How to Fix Higher Education

Any serious solution must begin with reducing costs. That requires state universities to refocus on their core educational missions and legislatures to fund them adequately. Arizona’s Constitution states that instruction at state institutions “shall be as nearly free as possible.” It is not, in part because State funding has fallen from roughly 75% of university budgets in the 1970s to about 40% today, forcing institutions to rely much more heavily on tuition, federal grants, and research contracts to fill the gap.

Universities must forego costly amenities unrelated to education and restrain the impulse to grow for the sake of growth. All prospective university presidents should be asked this interview question: What legacy do you hope to leave? If the answer does not begin with improving educational outcomes and career opportunities for graduates, keep looking.

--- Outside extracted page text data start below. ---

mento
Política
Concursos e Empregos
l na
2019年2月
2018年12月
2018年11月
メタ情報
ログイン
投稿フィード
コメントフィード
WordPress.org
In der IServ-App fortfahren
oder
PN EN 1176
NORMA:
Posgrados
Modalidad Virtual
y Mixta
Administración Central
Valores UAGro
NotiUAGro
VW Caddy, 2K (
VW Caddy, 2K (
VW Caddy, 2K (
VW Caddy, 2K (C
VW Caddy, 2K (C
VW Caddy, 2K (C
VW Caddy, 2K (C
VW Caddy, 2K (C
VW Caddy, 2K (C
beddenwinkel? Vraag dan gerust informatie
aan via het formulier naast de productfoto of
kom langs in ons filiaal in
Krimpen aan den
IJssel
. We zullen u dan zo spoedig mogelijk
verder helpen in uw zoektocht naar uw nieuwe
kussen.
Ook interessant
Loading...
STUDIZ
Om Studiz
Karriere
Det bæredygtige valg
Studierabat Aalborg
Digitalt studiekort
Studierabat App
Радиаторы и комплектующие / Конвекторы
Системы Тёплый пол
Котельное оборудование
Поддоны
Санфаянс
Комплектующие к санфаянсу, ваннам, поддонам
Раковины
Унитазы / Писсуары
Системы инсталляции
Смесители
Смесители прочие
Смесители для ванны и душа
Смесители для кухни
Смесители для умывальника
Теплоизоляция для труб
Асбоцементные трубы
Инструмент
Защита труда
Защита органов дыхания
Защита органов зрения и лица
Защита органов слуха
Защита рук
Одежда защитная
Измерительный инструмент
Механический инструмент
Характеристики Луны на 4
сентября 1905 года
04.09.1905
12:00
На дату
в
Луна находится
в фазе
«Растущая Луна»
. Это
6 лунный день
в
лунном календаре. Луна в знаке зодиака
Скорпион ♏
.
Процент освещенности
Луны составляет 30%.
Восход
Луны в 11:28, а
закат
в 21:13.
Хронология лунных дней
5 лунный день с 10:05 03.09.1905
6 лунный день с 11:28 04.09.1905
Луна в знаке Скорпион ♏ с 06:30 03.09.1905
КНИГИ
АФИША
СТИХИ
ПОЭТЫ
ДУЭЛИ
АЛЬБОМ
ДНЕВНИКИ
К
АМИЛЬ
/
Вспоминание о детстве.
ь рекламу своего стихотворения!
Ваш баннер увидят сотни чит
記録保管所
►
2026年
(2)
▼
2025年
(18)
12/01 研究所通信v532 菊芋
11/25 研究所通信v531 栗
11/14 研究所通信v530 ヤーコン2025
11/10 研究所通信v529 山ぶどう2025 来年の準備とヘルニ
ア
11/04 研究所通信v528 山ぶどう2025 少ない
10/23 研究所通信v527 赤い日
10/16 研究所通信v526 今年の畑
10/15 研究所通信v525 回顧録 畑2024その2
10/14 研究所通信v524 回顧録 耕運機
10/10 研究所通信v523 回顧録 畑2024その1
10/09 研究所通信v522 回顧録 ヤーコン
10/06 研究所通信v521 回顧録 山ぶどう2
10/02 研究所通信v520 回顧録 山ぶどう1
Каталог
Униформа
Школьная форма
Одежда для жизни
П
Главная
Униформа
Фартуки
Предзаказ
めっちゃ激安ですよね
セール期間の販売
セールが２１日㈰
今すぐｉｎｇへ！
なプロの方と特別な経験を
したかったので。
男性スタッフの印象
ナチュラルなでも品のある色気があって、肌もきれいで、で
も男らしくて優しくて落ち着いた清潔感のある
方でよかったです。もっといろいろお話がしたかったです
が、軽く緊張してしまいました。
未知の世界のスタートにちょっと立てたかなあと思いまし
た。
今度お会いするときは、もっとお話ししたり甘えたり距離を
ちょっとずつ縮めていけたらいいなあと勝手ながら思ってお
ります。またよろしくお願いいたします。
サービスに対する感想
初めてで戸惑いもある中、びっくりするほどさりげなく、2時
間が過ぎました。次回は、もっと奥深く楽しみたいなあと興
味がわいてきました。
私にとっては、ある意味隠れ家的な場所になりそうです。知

Administrative growth must be curbed, in part by holding accrediting entities accountable to their original mission: establishing and assessing broad educational standards—not prescriptively micromanaging how those standards must be met. Doing so only increases costs while eliminating the opportunity for educational innovation. The U.S. Department of Education’s role in higher education should be fundamentally reformed or eliminated entirely.

Tenure should be restored to its intended purpose: protecting faculty who teach or conduct research in politically or socially sensitive or controversial areas. It should also provide a degree of job security to allow faculty to pursue longer-term, higher-risk projects that can yield significant breakthroughs. To discourage abuse, universities should implement periodic post-tenure reviews and be willing to withdraw tenure when warranted. Seniority should be a factor, but not the primary one when layoffs are necessary, as will be increasingly necessary as universities face declining enrollment in the coming years.

Students are not customers, nor are they peers or colleagues of faculty. Classrooms are not democracies, and education is not entertainment. If students knew what they needed to know, they would not be students. Student evaluations should be limited to areas where they can legitimately assess such as interpersonal qualities of the instructor and interest in the material. Actual teaching proficiency should be evaluated by seasoned peers, with expertise in the subject being taught.

Students must arrive on campus better prepared, particularly in math, science, writing and critical reasoning. While it is tempting to blame indolent, screen-addicted students or overindulgent parents, the responsibility rests squarely with secondary education. Middle and high schools must ensure that students who plan to attend college are ready for its demands, and they should be held accountable for doing so. At the same time, parents must uphold their end of the partnership by supporting demanding educators.

Rethinking What “Higher Education” Means

Though my parents lacked college degrees, they revered those who had them and instilled in me the expectation that I would attend college. Until recently, I firmly believed that every young person should go to college. However, I have come to the realization that not everyone needs or will benefit from a college degree. What we call “higher education” is both an inaccurate term and an ill-suited path for many. Our country needs more than just people who know things, we need people who can do things—electricians, plumbers, welders, dental technicians, HVAC specialists, and many more.

As our skilled workforce ages, we need more young people entering trades that offer strong career opportunities without the time, expense or intellectual demands of a university degree. High schools and post-secondary programs should provide robust vocational pathways, and we should encourage students who pursue them without implying their choice is somehow lesser. I do not regret my own academic journey. It was the right choice for me. But the term higher education has become too narrow and subtly pejorative, insinuating that anything outside a college or university is lower. That attitude must change.